Echoes of the Vietnam War grew louder last week as the prospect of a long-term US entrapment in Iraq seemed likelier. There were warnings not to “cut and run” and speculation about “Iraqification.” Senator Fritz Hollings proclaimed: “They say this is not a Vietnam. The heck it is not.” In a symbolic touch, the Army announced that the honor unit known as the Old Guard, garrisoned in Washington, will be shipped overseas, its first posting abroad since Vietnam.

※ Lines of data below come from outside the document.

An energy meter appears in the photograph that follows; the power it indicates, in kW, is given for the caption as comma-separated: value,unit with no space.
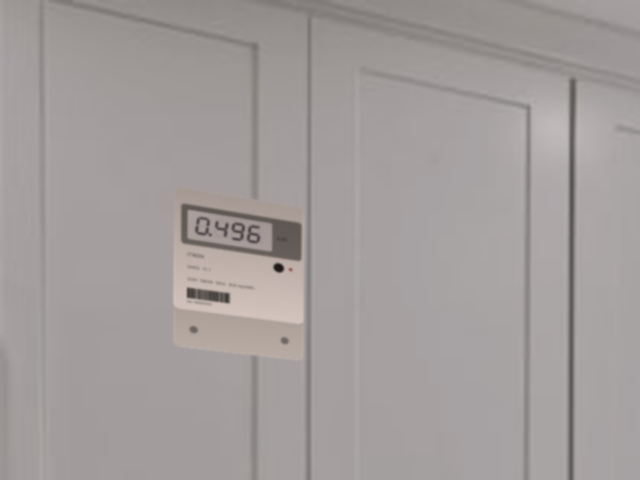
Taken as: 0.496,kW
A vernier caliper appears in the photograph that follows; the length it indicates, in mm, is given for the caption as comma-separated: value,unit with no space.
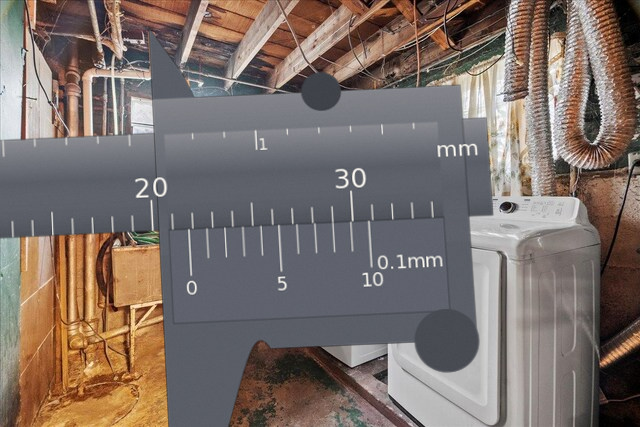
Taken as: 21.8,mm
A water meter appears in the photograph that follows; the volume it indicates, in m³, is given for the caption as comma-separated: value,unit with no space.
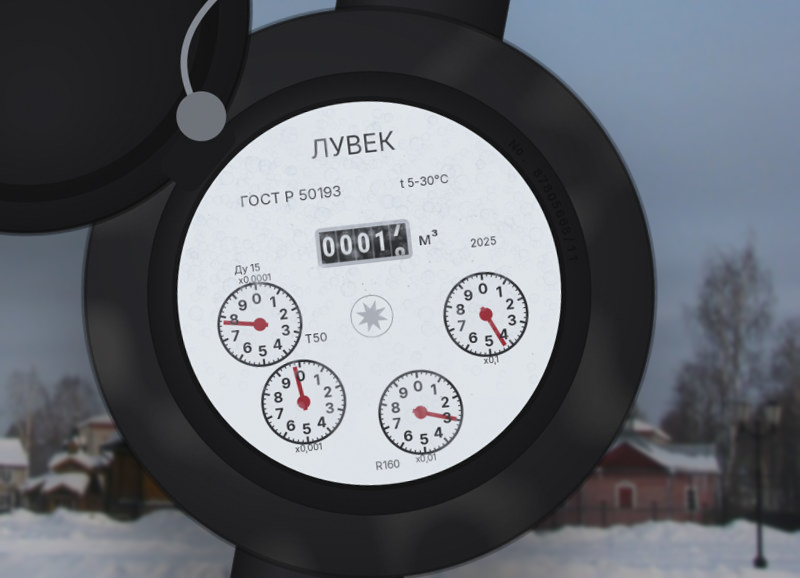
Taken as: 17.4297,m³
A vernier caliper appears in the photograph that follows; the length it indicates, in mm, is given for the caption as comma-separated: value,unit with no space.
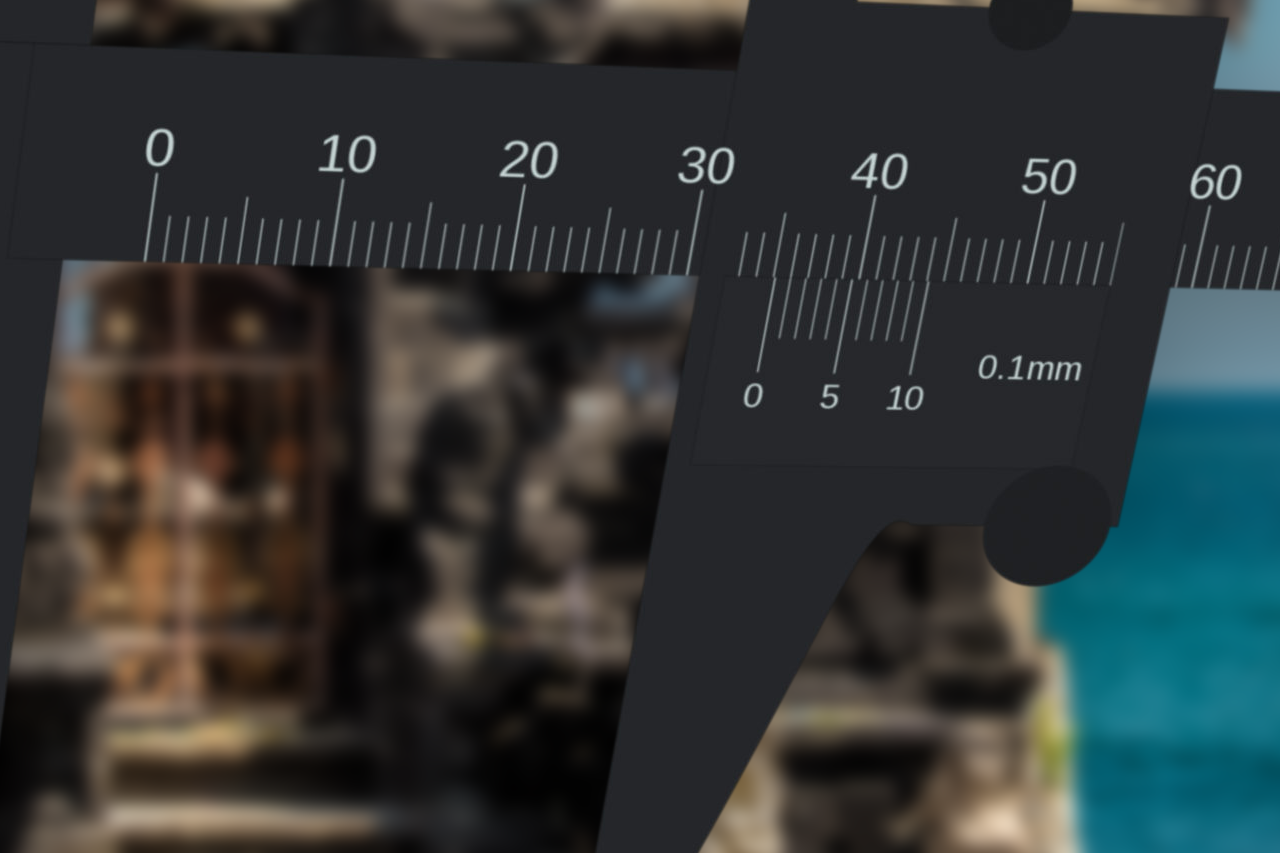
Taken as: 35.1,mm
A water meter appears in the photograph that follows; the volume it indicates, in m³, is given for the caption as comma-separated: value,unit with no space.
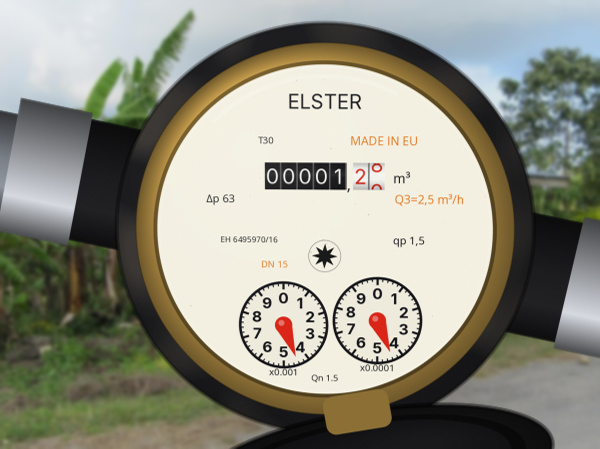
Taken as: 1.2844,m³
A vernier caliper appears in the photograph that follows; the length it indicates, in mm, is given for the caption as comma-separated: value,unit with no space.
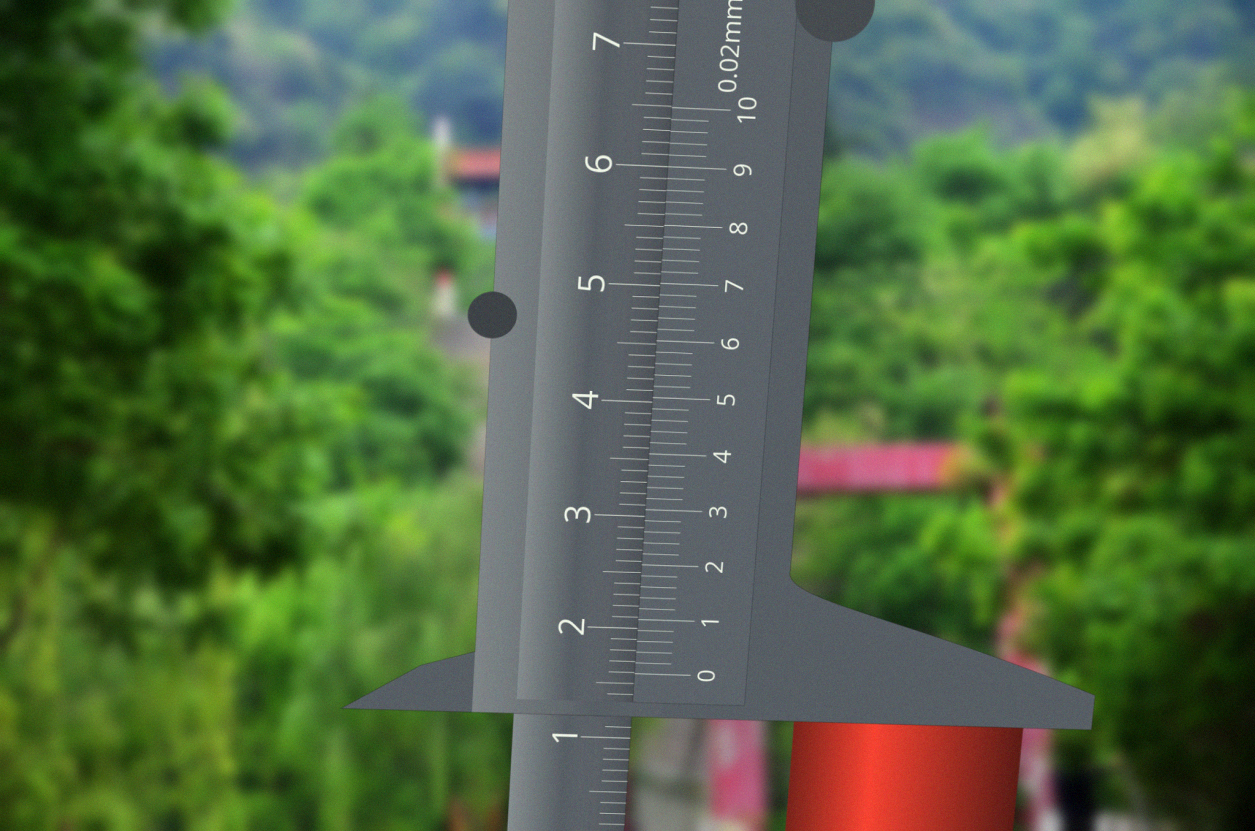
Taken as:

The reason for the transfer
is that US armed forces are stretched thin, a fact not unrelated to another Vietnam-era flashback–a Defense Department website request for volunteers to serve on local draft boards. “If a military draft becomes necessary,” the department explained to those who don’t know how selective service (last used in the Vietnam War) works, some 2,000 local boards would determine who would “receive deferments, postponements or exemptions from military service.” Despite strenuous White House denials, the story wouldn’t die, possibly because the option has become so real. (A bill reinstating the draft has already been introduced in Congress by Hollings and Representative Charles Rangel, who argue that in all-volunteer armed forces there is a disproportionate number of poor and minority GIs on the casualty lists.)


Tucked away in Bush’s $87 billion spending bill for Iraq is an $8.5 million item for security operations against the Free Trade Area of the Americas protests in Miami.